Bu kriz ve AKP’nin kendisinin bile anlamadığı ekonomi politikaları herkesi iktisatçı yaptı. Nasıl yapmasın? Herkesin gözü önünde ve anında alınıyor sonucu. Erdoğan faizden konuşuyor, “Benim gibi düşünmeyen benden değil” diyor, anında dolar değer kazanıyor. Sadece şu son günlerde 8 TL’den başladı 11.5 TL’ye fırladı dolar. Artık, herkesin karnı “Dolarla mı maaş alıyorsun?​” sulandırmasına da tok! Ve AKP destekçisi bile görüyor ki, Erdoğan-AKP’nin ekonomi politikası ekonomi politikası değildir. Ve başlıyor AKP’yle arasına soğukluk girmeye. Devam eden soğukluk kopuşa götürüyor. Ve Erdoğan-AKP desteği eriyor.
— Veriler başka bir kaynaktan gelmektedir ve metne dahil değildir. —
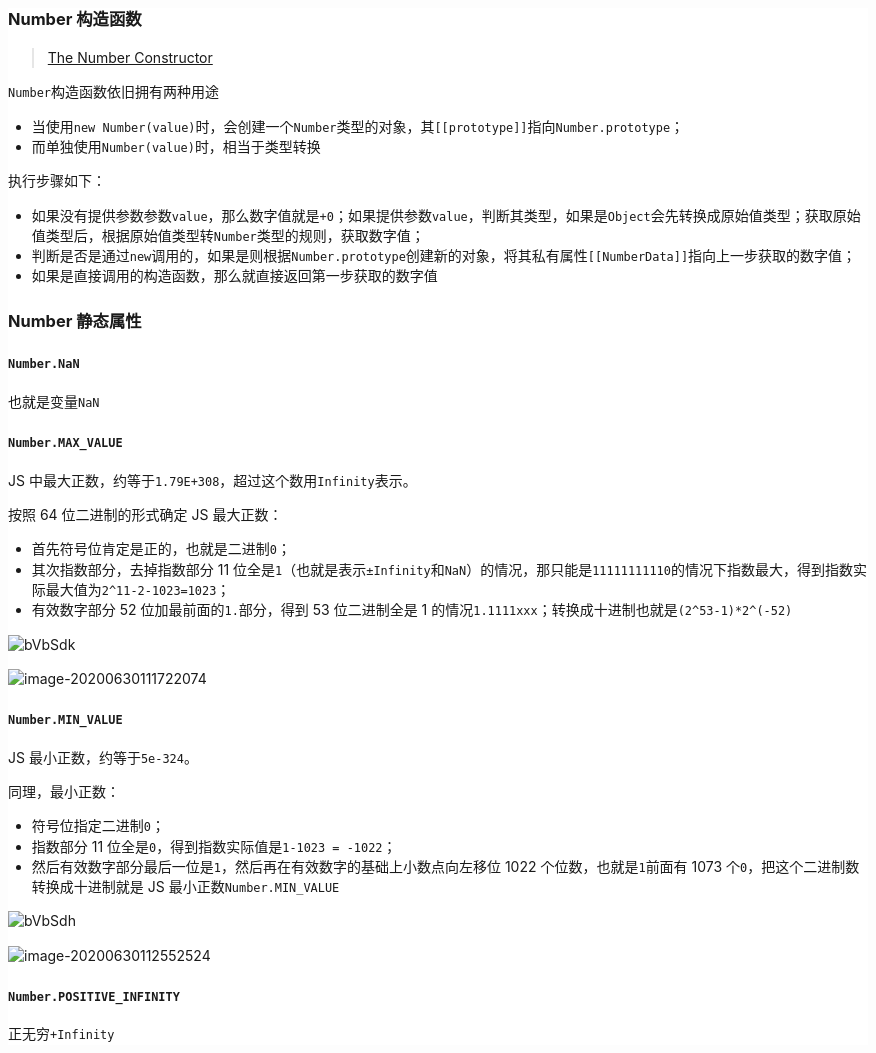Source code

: ### Number 构造函数

> [The Number Constructor](https://tc39.es/ecma262/#sec-number-constructor-number-value)

`Number`构造函数依旧拥有两种用途

- 当使用`new Number(value)`时，会创建一个`Number`类型的对象，其`[[prototype]]`指向`Number.prototype`；
- 而单独使用`Number(value)`时，相当于类型转换

执行步骤如下：

- 如果没有提供参数参数`value`，那么数字值就是`+0`；如果提供参数`value`，判断其类型，如果是`Object`会先转换成原始值类型；获取原始值类型后，根据原始值类型转`Number`类型的规则，获取数字值；
- 判断是否是通过`new`调用的，如果是则根据`Number.prototype`创建新的对象，将其私有属性`[[NumberData]]`指向上一步获取的数字值；
- 如果是直接调用的构造函数，那么就直接返回第一步获取的数字值

### Number 静态属性

#### `Number.NaN`

也就是变量`NaN`

#### `Number.MAX_VALUE`

JS 中最大正数，约等于`1.79E+308`，超过这个数用`Infinity`表示。

按照 64 位二进制的形式确定 JS 最大正数：

- 首先符号位肯定是正的，也就是二进制`0`；
- 其次指数部分，去掉指数部分 11 位全是`1`（也就是表示`±Infinity`和`NaN`）的情况，那只能是`11111111110`的情况下指数最大，得到指数实际最大值为`2^11-2-1023=1023`；
- 有效数字部分 52 位加最前面的`1.`部分，得到 53 位二进制全是 1 的情况`1.1111xxx`；转换成十进制也就是`(2^53-1)*2^(-52)`

![bVbSdk](../../../public/images/bVbSdk.png)

![image-20200630111722074](../../../public/images/image-20200630111722074.png)

#### `Number.MIN_VALUE`

JS 最小正数，约等于`5e-324`。

同理，最小正数：

- 符号位指定二进制`0`；
- 指数部分 11 位全是`0`，得到指数实际值是`1-1023 = -1022`；
- 然后有效数字部分最后一位是`1`，然后再在有效数字的基础上小数点向左移位 1022 个位数，也就是`1`前面有 1073 个`0`，把这个二进制数转换成十进制就是 JS 最小正数`Number.MIN_VALUE`

![bVbSdh](../../../public/images/bVbSdh.png)

![image-20200630112552524](../../../public/images/image-20200630112552524.png)

#### `Number.POSITIVE_INFINITY`

正无穷`+Infinity`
Sadece faizle dolar değil ki. Enflasyonun doğal sonucu zamlar. Ve zamlar eskiden AKP ile MHP’ye oy verip desteklemiş olanları etkilemezlik etmiyor. Zamlı benzinle elektrik, gaz faturalarını onlar da ödüyor ve destekledikleri partilerden soğumamaları olanağı yok. İnançlar ve milli değerlerle oynamanın etkisi bir yere kadar. Hamaset kimsenin karnını doyurmuyor.

Bu gidişi ve kendi izlemekte oldukları politikalarla olan doğrudan ilişkisini Erdoğan görmüyor olamaz. Bahçeli de. Erimeyi de görüyorlar şüphesiz.

“Haydi erken seçime” deyip Erdoğan’la Bahçeli’yi seçimi öne almaya ikna etme çabasının sonuç vermeyeceğiyse aşikar. Kim oturduğu koltuktan hele erkenden kalkmak ister? Hangi burjuva? Tersine, eskinin milliyetçi solcusu Barlas, durumdan vazife çıkarıp, suların derinliğini ölçmek için iskandil atıyor. CHP kapatılsınmış! Erdoğan da Bahçeli de oralı olmadı, ama “Neden olmasın” demekle kalmadıkları su götürmez. HDP kaç belediyeden atılmadı mı, kapatılmak için mahkemede değil mi? Bir de “Helalleşme ama tabii hukuki hesaplar da sorulacak” tartışmalarının pekiştirmekte olduğu zaten hiç akıllardan çıkmayan “Gidersek başımıza gelmeyen kalmaz” kaygılarını katın, kendilerini götürecek bir seçime kolayca razı olmayacakları bellidir. “Kapatma” ve faşizmi bir çözüm sayabilirler. Tepkileri ölçme işini Barlas üstlenmiş görünüyor. Hâlâ desteklemeye devam eden yaklaşık yüzde 30’la bir “huruç harekatı” mümkündür diyebilirler.

O nedenle seçimi yok saymadan, öncelikle kuşatılmalılar. Bunu ancak halk yapabilir. O da şimdilik olanca zam ve zulme rağmen burjuva muhalefetin de katkısıyla henüz sessiz. Tüm muhalefet, sesinin ve mücadelesinin önünün açılmasına odaklanmalıdır.